Türkiye, İsrail’in Gazze’ye yönelik saldırılarını şiddetle kınadı. Dışişleri Bakanlığı tarafından yapılan açıklamada, “İsrail’in Gazze’de sivillere yönelik saldırıları kabul edilemez. Uluslararası toplumu, İsrail’in bu saldırılarını durdurmak için harekete geçmeye çağırıyoruz” denildi.
İsrail’in Gazze’ye yönelik saldırıları devam ederken, Gazze halkı hayatta kalma mücadelesi veriyor.

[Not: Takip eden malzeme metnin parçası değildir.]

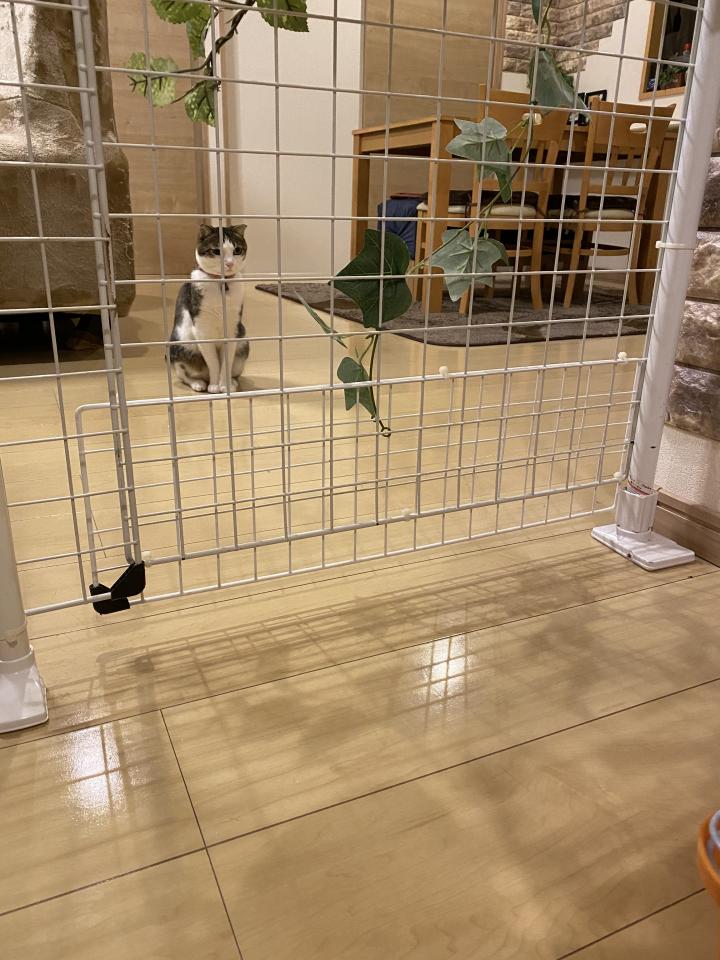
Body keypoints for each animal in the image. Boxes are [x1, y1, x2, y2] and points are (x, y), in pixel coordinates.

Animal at [169, 223, 249, 393]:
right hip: (179, 346)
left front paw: (224, 385)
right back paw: (198, 383)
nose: (230, 263)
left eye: (237, 250)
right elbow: (213, 363)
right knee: (182, 374)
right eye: (217, 251)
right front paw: (214, 386)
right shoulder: (202, 330)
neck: (221, 285)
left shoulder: (232, 329)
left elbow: (225, 363)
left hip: (243, 344)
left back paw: (232, 383)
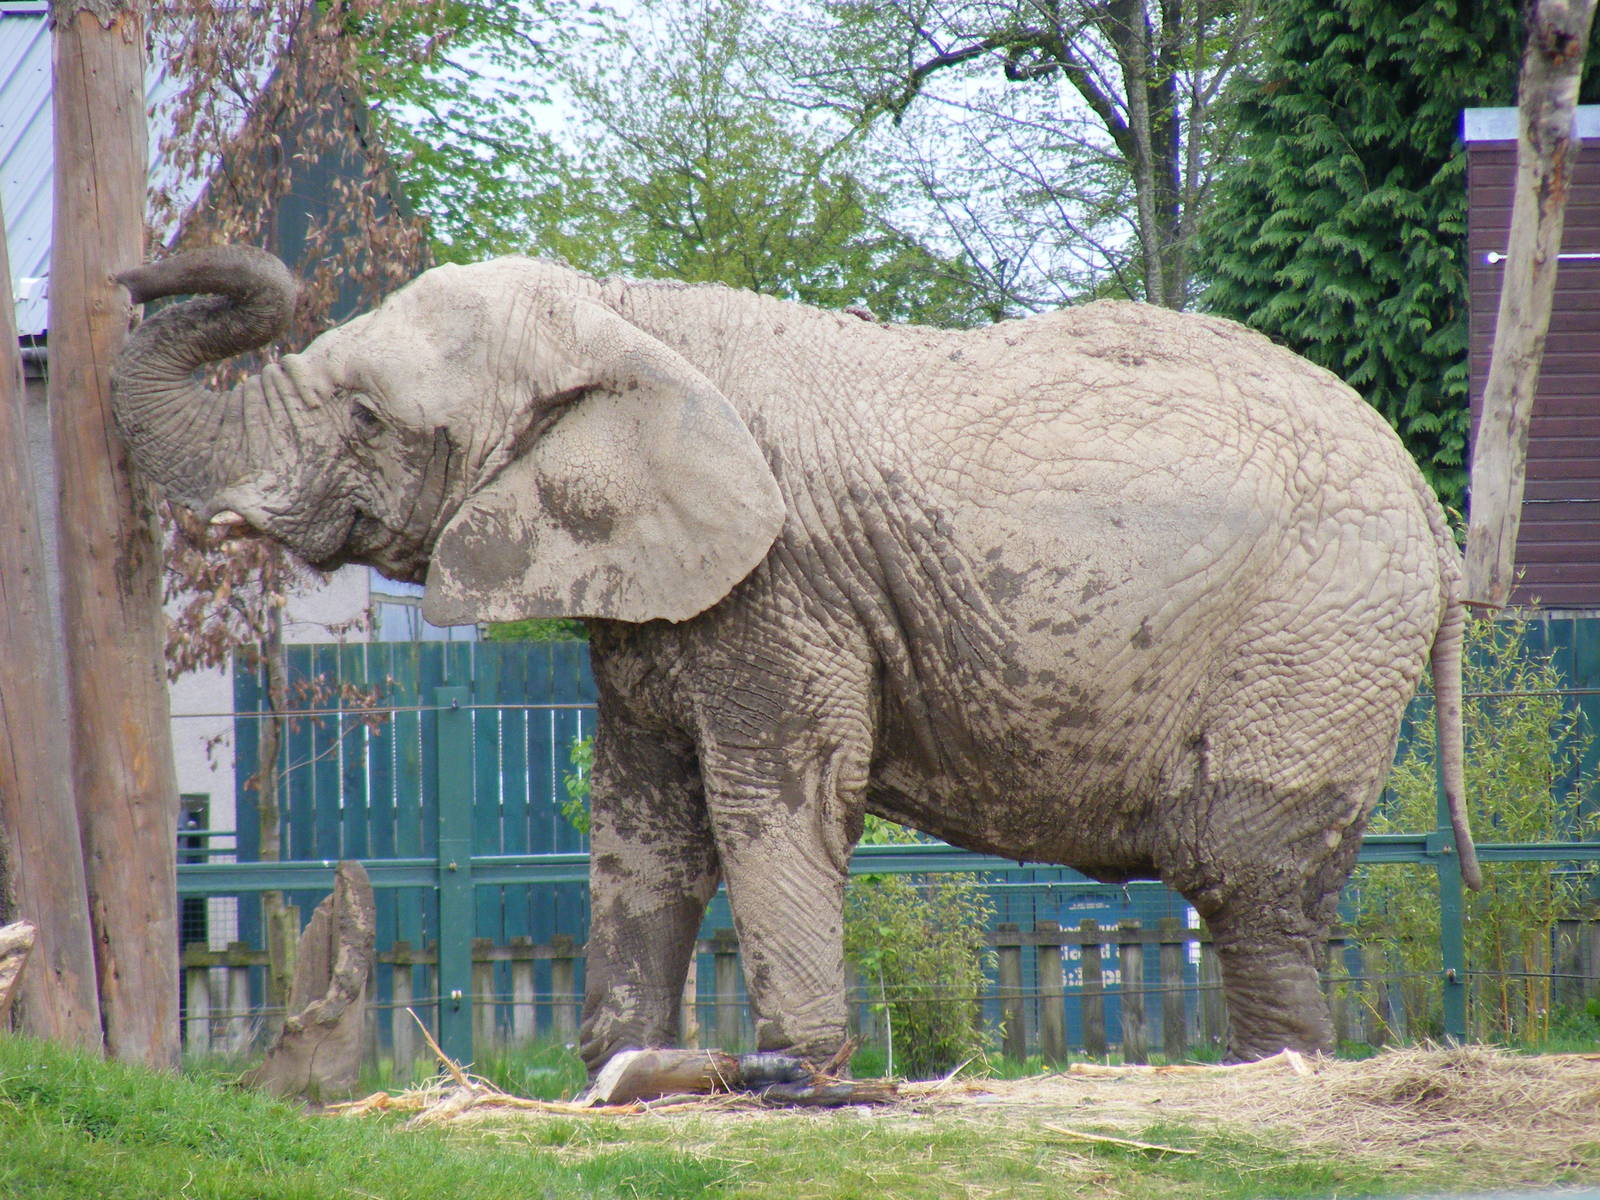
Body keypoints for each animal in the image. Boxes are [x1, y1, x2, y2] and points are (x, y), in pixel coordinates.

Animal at [112, 245, 1481, 1070]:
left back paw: (1275, 1075)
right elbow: (643, 820)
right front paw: (616, 1069)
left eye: (366, 418)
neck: (625, 312)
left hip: (1314, 630)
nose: (132, 274)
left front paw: (798, 1075)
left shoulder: (787, 582)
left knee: (1243, 870)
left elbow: (774, 796)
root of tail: (1429, 510)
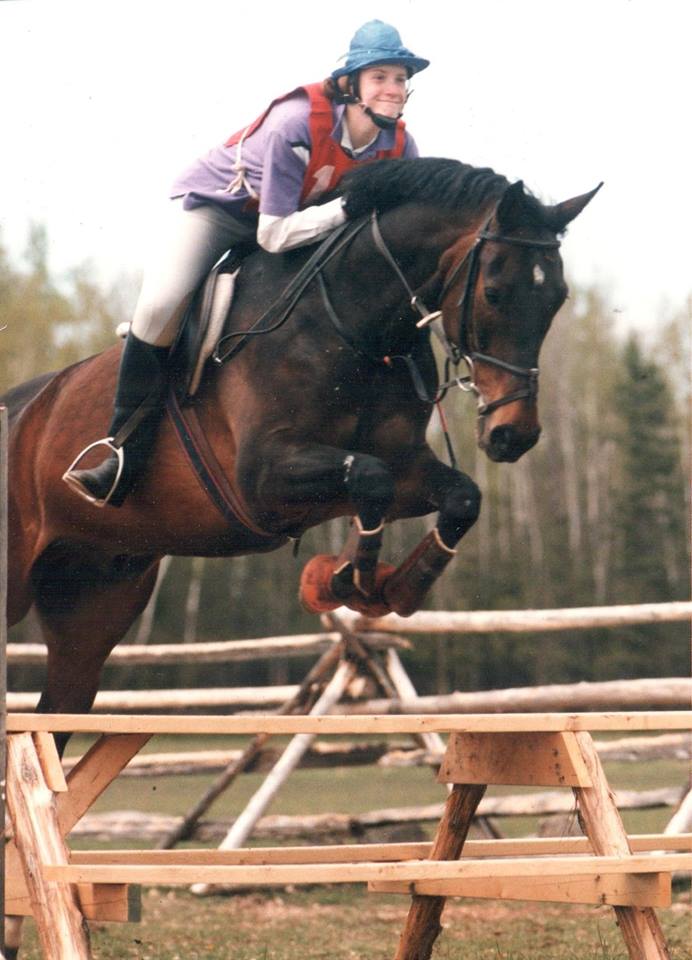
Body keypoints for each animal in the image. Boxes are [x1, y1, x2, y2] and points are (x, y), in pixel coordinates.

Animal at [4, 158, 600, 732]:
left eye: (558, 299)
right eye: (494, 294)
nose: (514, 434)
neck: (354, 330)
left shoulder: (404, 469)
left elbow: (455, 496)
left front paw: (390, 588)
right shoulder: (260, 481)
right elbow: (369, 477)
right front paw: (348, 580)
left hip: (95, 593)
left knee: (60, 707)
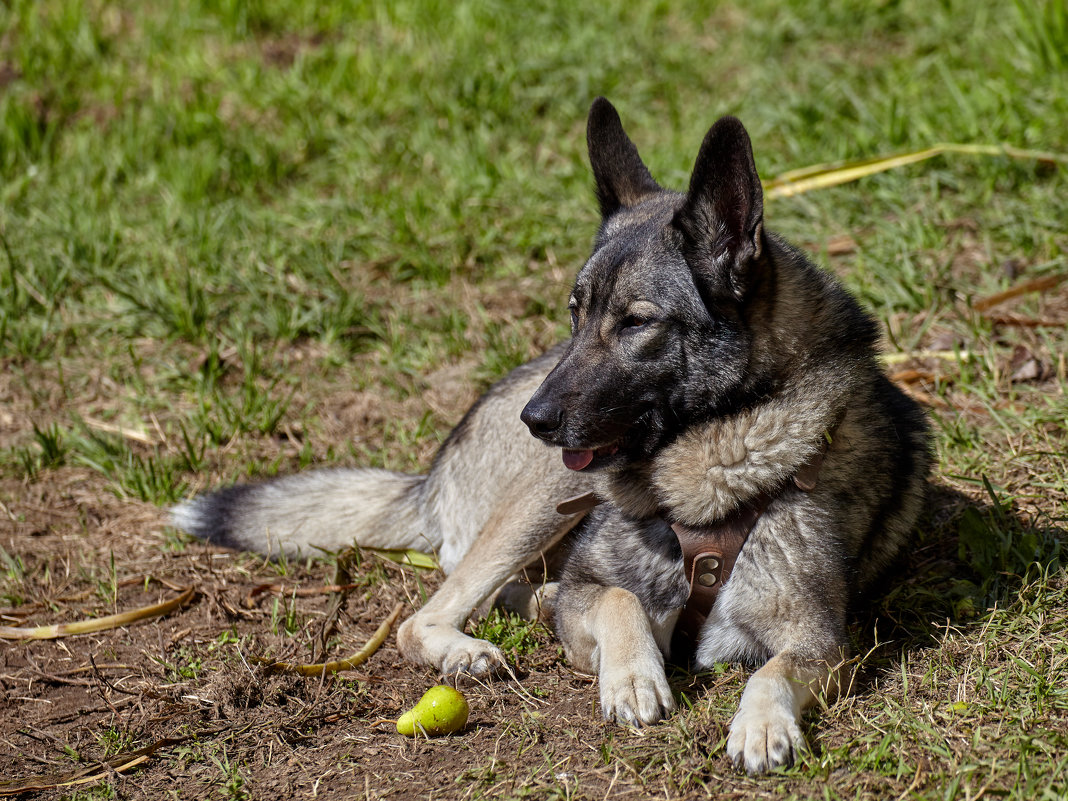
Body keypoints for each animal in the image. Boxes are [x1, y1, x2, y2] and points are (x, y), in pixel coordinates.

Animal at [170, 97, 931, 773]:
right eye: (575, 312)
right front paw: (633, 676)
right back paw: (471, 644)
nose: (533, 420)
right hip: (548, 493)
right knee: (430, 610)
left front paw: (762, 724)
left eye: (636, 323)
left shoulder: (821, 641)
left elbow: (771, 669)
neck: (710, 458)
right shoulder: (606, 581)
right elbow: (620, 599)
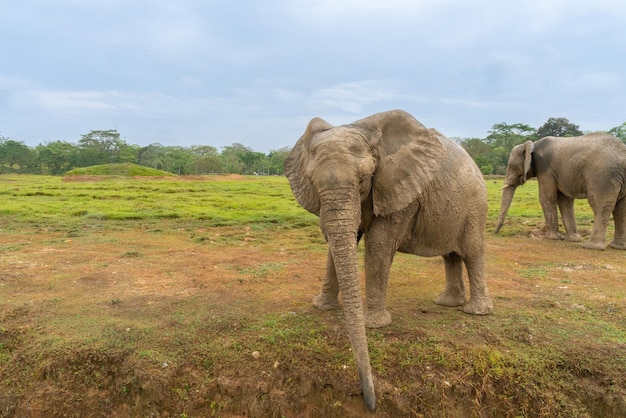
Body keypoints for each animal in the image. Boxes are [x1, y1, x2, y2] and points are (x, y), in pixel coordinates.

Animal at [282, 108, 492, 412]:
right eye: (311, 181)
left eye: (363, 179)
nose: (370, 403)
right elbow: (340, 241)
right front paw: (322, 307)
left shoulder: (400, 190)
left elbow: (378, 246)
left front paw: (374, 324)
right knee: (450, 254)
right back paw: (447, 303)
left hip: (475, 205)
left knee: (472, 252)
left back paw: (475, 312)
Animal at [492, 132, 624, 250]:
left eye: (511, 166)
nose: (494, 233)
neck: (533, 144)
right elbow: (565, 200)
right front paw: (572, 239)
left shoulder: (545, 169)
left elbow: (546, 197)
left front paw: (551, 238)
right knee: (620, 210)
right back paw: (617, 247)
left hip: (602, 177)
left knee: (600, 205)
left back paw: (590, 247)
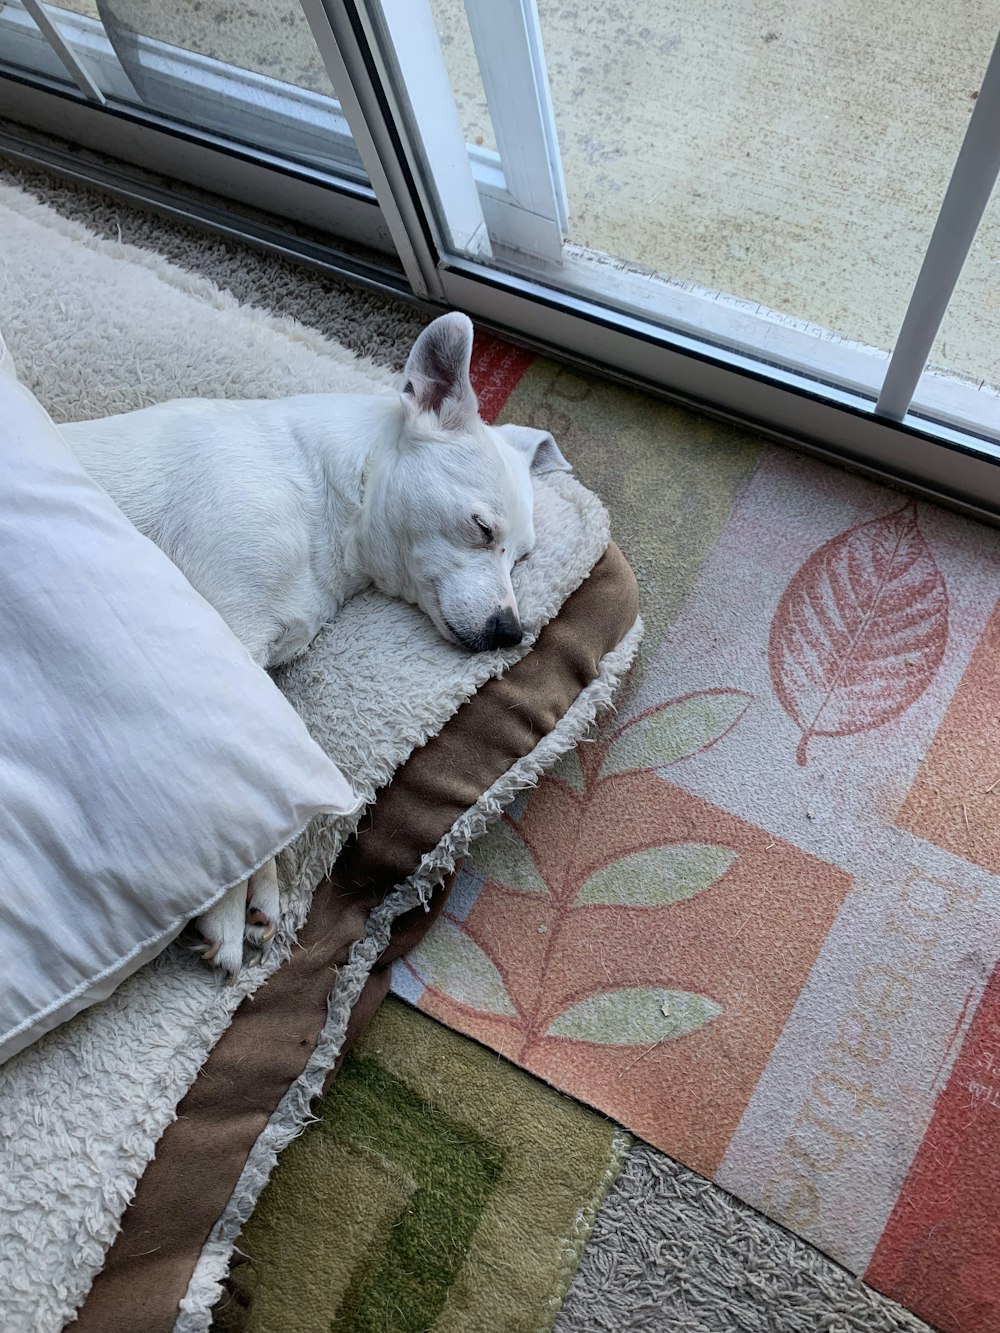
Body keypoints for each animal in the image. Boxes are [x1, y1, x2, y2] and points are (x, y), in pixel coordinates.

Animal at [62, 311, 570, 981]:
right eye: (482, 529)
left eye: (523, 559)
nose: (511, 631)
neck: (321, 492)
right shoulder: (229, 624)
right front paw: (226, 911)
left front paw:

Yiyecek, su ve ilaç sıkıntısı her geçen gün artarken, hastaneler yaralılarla dolup taşıyor. Ancak, tüm zorluklara rağmen Gazze halkı umudunu kaybetmiyor. Enkaz altında hayat arayan kurtarma ekipleri, yıkılan evlerin arasında geleceğe dair umut tohumları ekiyor.
Gazze’de yaşananlar, sadece bir savaş değil, aynı zamanda bir insanlık dramıdır. Uluslararası toplumun bu drama sessiz kalmaması ve Gazze halkına yardım eli uzatması gerekiyor. Aksi takdirde, Gazze’de yaşanan acılar daha da derinleşecek ve gelecek nesillerin hayatlarını karartacaktır.